Problem to work on:
Once the line with "X169000000Y-97800000D03*" is found in the entries below, repeat it and each following line exactly, up to and including the line with "X141000000Y-61800000D03*". Add no other lines.

================================

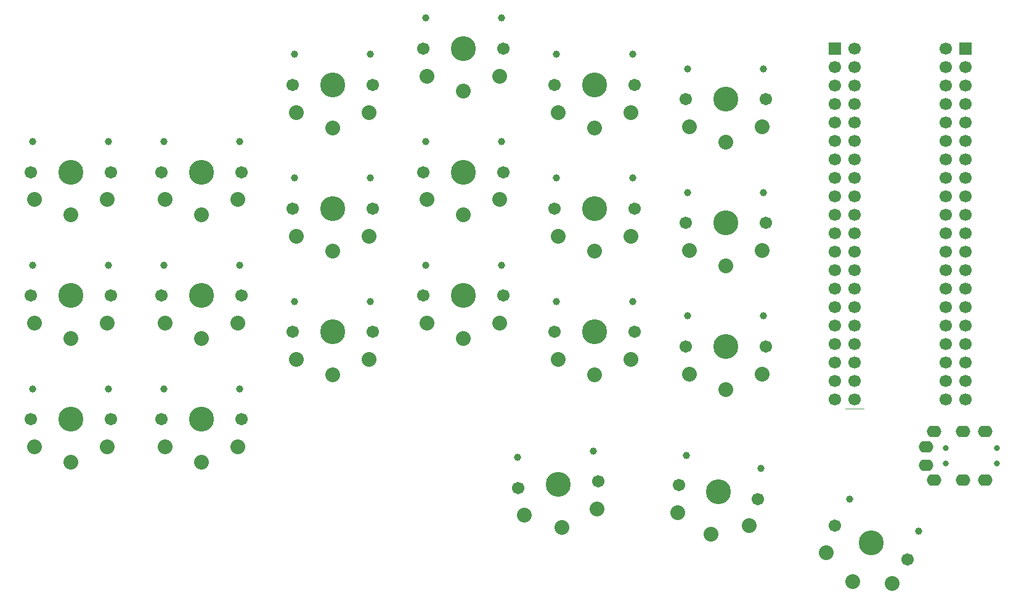
<source format=gts>
%TF.GenerationSoftware,KiCad,Pcbnew,8.0.4*%
%TF.CreationDate,2024-09-28T20:06:11+02:00*%
%TF.ProjectId,keyboard_pcb,6b657962-6f61-4726-945f-7063622e6b69,rev1.0*%
%TF.SameCoordinates,Original*%
%TF.FileFunction,Soldermask,Top*%
%TF.FilePolarity,Negative*%
%FSLAX46Y46*%
G04 Gerber Fmt 4.6, Leading zero omitted, Abs format (unit mm)*
G04 Created by KiCad (PCBNEW 8.0.4) date 2024-09-28 20:06:11*
%MOMM*%
%LPD*%
G01*
G04 APERTURE LIST*
%ADD10C,0.120000*%
%ADD11C,1.701800*%
%ADD12C,0.990600*%
%ADD13C,3.429000*%
%ADD14C,2.032000*%
%ADD15C,0.800000*%
%ADD16O,2.000000X1.600000*%
%ADD17R,1.700000X1.700000*%
%ADD18C,1.700000*%
G04 APERTURE END LIST*
D10*
%TO.C,U1*%
X180425000Y-102530000D02*
X182965000Y-102530000D01*
%TD*%
D11*
%TO.C,K25*%
X158500000Y-94000000D03*
D12*
X158780000Y-89800000D03*
D13*
X164000000Y-94000000D03*
D12*
X169220000Y-89800000D03*
D11*
X169500000Y-94000000D03*
D14*
X164000000Y-99900000D03*
X159000000Y-97800000D03*
X169000000Y-97800000D03*
%TD*%
D11*
%TO.C,K24*%
X140500000Y-92000000D03*
D12*
X140780000Y-87800000D03*
D13*
X146000000Y-92000000D03*
D12*
X151220000Y-87800000D03*
D11*
X151500000Y-92000000D03*
D14*
X146000000Y-97900000D03*
X141000000Y-95800000D03*
X151000000Y-95800000D03*
%TD*%
D11*
%TO.C,K21*%
X86500000Y-104000000D03*
D12*
X86780000Y-99800000D03*
D13*
X92000000Y-104000000D03*
D12*
X97220000Y-99800000D03*
D11*
X97500000Y-104000000D03*
D14*
X92000000Y-109900000D03*
X87000000Y-107800000D03*
X97000000Y-107800000D03*
%TD*%
D11*
%TO.C,K02*%
X104500000Y-58000000D03*
D12*
X104780000Y-53800000D03*
D13*
X110000000Y-58000000D03*
D12*
X115220000Y-53800000D03*
D11*
X115500000Y-58000000D03*
D14*
X110000000Y-63900000D03*
X105000000Y-61800000D03*
X115000000Y-61800000D03*
%TD*%
D11*
%TO.C,K10*%
X68500000Y-87000000D03*
D12*
X68780000Y-82800000D03*
D13*
X74000000Y-87000000D03*
D12*
X79220000Y-82800000D03*
D11*
X79500000Y-87000000D03*
D14*
X74000000Y-92900000D03*
X69000000Y-90800000D03*
X79000000Y-90800000D03*
%TD*%
D11*
%TO.C,K04*%
X140500000Y-58000000D03*
D12*
X140780000Y-53800000D03*
D13*
X146000000Y-58000000D03*
D12*
X151220000Y-53800000D03*
D11*
X151500000Y-58000000D03*
D14*
X146000000Y-63900000D03*
X141000000Y-61800000D03*
X151000000Y-61800000D03*
%TD*%
D11*
%TO.C,K12*%
X104500000Y-75000000D03*
D12*
X104780000Y-70800000D03*
D13*
X110000000Y-75000000D03*
D12*
X115220000Y-70800000D03*
D11*
X115500000Y-75000000D03*
D14*
X110000000Y-80900000D03*
X105000000Y-78800000D03*
X115000000Y-78800000D03*
%TD*%
D11*
%TO.C,K30*%
X135520929Y-113479357D03*
D12*
X135433810Y-109270935D03*
D13*
X141000000Y-113000000D03*
D12*
X145834082Y-108361029D03*
D11*
X146479071Y-112520643D03*
D14*
X141514219Y-118877549D03*
X136350218Y-117221319D03*
X146312165Y-116349761D03*
%TD*%
D11*
%TO.C,K01*%
X86500000Y-70000000D03*
D12*
X86780000Y-65800000D03*
D13*
X92000000Y-70000000D03*
D12*
X97220000Y-65800000D03*
D11*
X97500000Y-70000000D03*
D14*
X92000000Y-75900000D03*
X87000000Y-73800000D03*
X97000000Y-73800000D03*
%TD*%
D11*
%TO.C,K14*%
X140500000Y-75000000D03*
D12*
X140780000Y-70800000D03*
D13*
X146000000Y-75000000D03*
D12*
X151220000Y-70800000D03*
D11*
X151500000Y-75000000D03*
D14*
X146000000Y-80900000D03*
X141000000Y-78800000D03*
X151000000Y-78800000D03*
%TD*%
D11*
%TO.C,K23*%
X122500000Y-87000000D03*
D12*
X122780000Y-82800000D03*
D13*
X128000000Y-87000000D03*
D12*
X133220000Y-82800000D03*
D11*
X133500000Y-87000000D03*
D14*
X128000000Y-92900000D03*
X123000000Y-90800000D03*
X133000000Y-90800000D03*
%TD*%
D11*
%TO.C,K03*%
X122500000Y-53000000D03*
D12*
X122780000Y-48800000D03*
D13*
X128000000Y-53000000D03*
D12*
X133220000Y-48800000D03*
D11*
X133500000Y-53000000D03*
D14*
X128000000Y-58900000D03*
X123000000Y-56800000D03*
X133000000Y-56800000D03*
%TD*%
D11*
%TO.C,K22*%
X104500000Y-92000000D03*
D12*
X104780000Y-87800000D03*
D13*
X110000000Y-92000000D03*
D12*
X115220000Y-87800000D03*
D11*
X115500000Y-92000000D03*
D14*
X110000000Y-97900000D03*
X105000000Y-95800000D03*
X115000000Y-95800000D03*
%TD*%
D15*
%TO.C,J1*%
X201250000Y-108000000D03*
X194250000Y-108000000D03*
X201250000Y-110100000D03*
X194250000Y-110100000D03*
D16*
X191550000Y-107800000D03*
X191550000Y-110300000D03*
X192650000Y-105700000D03*
X192650000Y-112400000D03*
X196650000Y-105700000D03*
X199650000Y-112400000D03*
X199650000Y-105700000D03*
X196650000Y-112400000D03*
%TD*%
D11*
%TO.C,K15*%
X158500000Y-77000000D03*
D12*
X158780000Y-72800000D03*
D13*
X164000000Y-77000000D03*
D12*
X169220000Y-72800000D03*
D11*
X169500000Y-77000000D03*
D14*
X164000000Y-82900000D03*
X159000000Y-80800000D03*
X169000000Y-80800000D03*
%TD*%
D11*
%TO.C,K32*%
X179015307Y-118675600D03*
D12*
X181044070Y-114987440D03*
D13*
X184000000Y-121000000D03*
D12*
X190505923Y-119399575D03*
D11*
X188984693Y-123324400D03*
D14*
X181506552Y-126347216D03*
X177862512Y-122330878D03*
X186925590Y-126557061D03*
%TD*%
D11*
%TO.C,K11*%
X86500000Y-87000000D03*
D12*
X86780000Y-82800000D03*
D13*
X92000000Y-87000000D03*
D12*
X97220000Y-82800000D03*
D11*
X97500000Y-87000000D03*
D14*
X92000000Y-92900000D03*
X87000000Y-90800000D03*
X97000000Y-90800000D03*
%TD*%
D17*
%TO.C,U1*%
X179035000Y-53020000D03*
X196935000Y-53000000D03*
D18*
X179035000Y-55560000D03*
X196935000Y-55540000D03*
X179035000Y-58100000D03*
X196935000Y-58080000D03*
X179035000Y-60640000D03*
X196935000Y-60620000D03*
X179035000Y-63180000D03*
X196935000Y-63160000D03*
X179035000Y-65720000D03*
X196935000Y-65700000D03*
X179035000Y-68260000D03*
X196935000Y-68240000D03*
X179035000Y-70800000D03*
X196935000Y-70780000D03*
X179035000Y-73340000D03*
X196935000Y-73320000D03*
X179035000Y-75880000D03*
X196935000Y-75860000D03*
X179035000Y-78420000D03*
X196935000Y-78400000D03*
X179035000Y-80960000D03*
X196935000Y-80940000D03*
X179035000Y-83500000D03*
X196935000Y-83480000D03*
X179035000Y-86040000D03*
X196935000Y-86020000D03*
X179035000Y-88580000D03*
X196935000Y-88560000D03*
X179035000Y-91120000D03*
X196935000Y-91100000D03*
X179035000Y-93660000D03*
X196935000Y-93640000D03*
X179035000Y-96200000D03*
X196935000Y-96180000D03*
X179035000Y-98740000D03*
X196935000Y-98720000D03*
X179035000Y-101280000D03*
X196935000Y-101260000D03*
X181695000Y-101260000D03*
X194275000Y-101280000D03*
X181695000Y-98720000D03*
X194275000Y-98740000D03*
X181695000Y-96180000D03*
X194275000Y-96200000D03*
X181695000Y-93640000D03*
X194275000Y-93660000D03*
X181695000Y-91100000D03*
X194275000Y-91120000D03*
X181695000Y-88560000D03*
X194275000Y-88580000D03*
X181695000Y-86020000D03*
X194275000Y-86040000D03*
X181695000Y-83480000D03*
X194275000Y-83500000D03*
X181695000Y-80940000D03*
X194275000Y-80960000D03*
X181695000Y-78400000D03*
X194275000Y-78420000D03*
X181695000Y-75860000D03*
X194275000Y-75880000D03*
X181695000Y-73320000D03*
X194275000Y-73340000D03*
X181695000Y-70780000D03*
X194275000Y-70800000D03*
X181695000Y-68240000D03*
X194275000Y-68260000D03*
X181695000Y-65700000D03*
X194275000Y-65720000D03*
X181695000Y-63160000D03*
X194275000Y-63180000D03*
X181695000Y-60620000D03*
X194275000Y-60640000D03*
X181695000Y-58080000D03*
X194275000Y-58100000D03*
X181695000Y-55540000D03*
X194275000Y-55560000D03*
X181695000Y-53000000D03*
X194275000Y-53020000D03*
%TD*%
D11*
%TO.C,K05*%
X158500000Y-60000000D03*
D12*
X158780000Y-55800000D03*
D13*
X164000000Y-60000000D03*
D12*
X169220000Y-55800000D03*
D11*
X169500000Y-60000000D03*
D14*
X164000000Y-65900000D03*
X159000000Y-63800000D03*
X169000000Y-63800000D03*
%TD*%
D11*
%TO.C,K20*%
X68500000Y-104000000D03*
D12*
X68780000Y-99800000D03*
D13*
X74000000Y-104000000D03*
D12*
X79220000Y-99800000D03*
D11*
X79500000Y-104000000D03*
D14*
X74000000Y-109900000D03*
X69000000Y-107800000D03*
X79000000Y-107800000D03*
%TD*%
D11*
%TO.C,K13*%
X122500000Y-70000000D03*
D12*
X122780000Y-65800000D03*
D13*
X128000000Y-70000000D03*
D12*
X133220000Y-65800000D03*
D11*
X133500000Y-70000000D03*
D14*
X128000000Y-75900000D03*
X123000000Y-73800000D03*
X133000000Y-73800000D03*
%TD*%
D11*
%TO.C,K00*%
X68500000Y-70000000D03*
D12*
X68780000Y-65800000D03*
D13*
X74000000Y-70000000D03*
D12*
X79220000Y-65800000D03*
D11*
X79500000Y-70000000D03*
D14*
X74000000Y-75900000D03*
X69000000Y-73800000D03*
X79000000Y-73800000D03*
%TD*%
D11*
%TO.C,K31*%
X157583557Y-113044935D03*
D12*
X158588626Y-108957364D03*
D13*
X163000000Y-114000000D03*
D12*
X168870019Y-110770251D03*
D11*
X168416443Y-114955065D03*
D14*
X161975476Y-119810366D03*
X157416098Y-116874029D03*
X167264176Y-118610510D03*
%TD*%
M02*

</source>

================================

Task response:
X169000000Y-97800000D03*
%TD*%
D11*
%TO.C,K24*%
X140500000Y-92000000D03*
D12*
X140780000Y-87800000D03*
D13*
X146000000Y-92000000D03*
D12*
X151220000Y-87800000D03*
D11*
X151500000Y-92000000D03*
D14*
X146000000Y-97900000D03*
X141000000Y-95800000D03*
X151000000Y-95800000D03*
%TD*%
D11*
%TO.C,K21*%
X86500000Y-104000000D03*
D12*
X86780000Y-99800000D03*
D13*
X92000000Y-104000000D03*
D12*
X97220000Y-99800000D03*
D11*
X97500000Y-104000000D03*
D14*
X92000000Y-109900000D03*
X87000000Y-107800000D03*
X97000000Y-107800000D03*
%TD*%
D11*
%TO.C,K02*%
X104500000Y-58000000D03*
D12*
X104780000Y-53800000D03*
D13*
X110000000Y-58000000D03*
D12*
X115220000Y-53800000D03*
D11*
X115500000Y-58000000D03*
D14*
X110000000Y-63900000D03*
X105000000Y-61800000D03*
X115000000Y-61800000D03*
%TD*%
D11*
%TO.C,K10*%
X68500000Y-87000000D03*
D12*
X68780000Y-82800000D03*
D13*
X74000000Y-87000000D03*
D12*
X79220000Y-82800000D03*
D11*
X79500000Y-87000000D03*
D14*
X74000000Y-92900000D03*
X69000000Y-90800000D03*
X79000000Y-90800000D03*
%TD*%
D11*
%TO.C,K04*%
X140500000Y-58000000D03*
D12*
X140780000Y-53800000D03*
D13*
X146000000Y-58000000D03*
D12*
X151220000Y-53800000D03*
D11*
X151500000Y-58000000D03*
D14*
X146000000Y-63900000D03*
X141000000Y-61800000D03*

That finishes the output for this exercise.